> **Work to complete**
Omit every picture and return the rest of the data unaltered.

> **Dataset section**

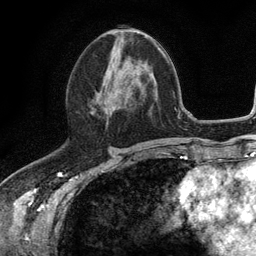
Breast MRI (dynamic contrast-enhanced), one axial slice; slice 54 of 134 in the series (ordered by position); cropped to one breast; dynamic contrast-enhanced series, time point 2 of 6 at this slice position (early post-contrast); 3 T; TE 2.8 ms, TR 7.5 ms; 1.2 mm slice thickness; 256 × 256 image matrix, field of view 175 × 175 mm. Female patient.
Annotated regions visible in this slice (semi-automatic segmentation, software-assisted and operator-edited):
- enhancing-tissue mask used for the functional tumour volume (all voxels passing the contrast-enhancement thresholds inside the analysis volume; usually the tumour): box from (x=91, y=76) to (x=115, y=112) px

> **Final answer**
Breast MRI (dynamic contrast-enhanced), one axial slice; slice 54 of 134 in the series (ordered by position); cropped to one breast; dynamic contrast-enhanced series, time point 2 of 6 at this slice position (early post-contrast); 3 T; TE 2.8 ms, TR 7.5 ms; 1.2 mm slice thickness; 256 × 256 image matrix, field of view 175 × 175 mm. Female patient.
Annotated regions visible in this slice (semi-automatic segmentation, software-assisted and operator-edited):
- enhancing-tissue mask used for the functional tumour volume (all voxels passing the contrast-enhancement thresholds inside the analysis volume; usually the tumour): box from (x=91, y=76) to (x=115, y=112) px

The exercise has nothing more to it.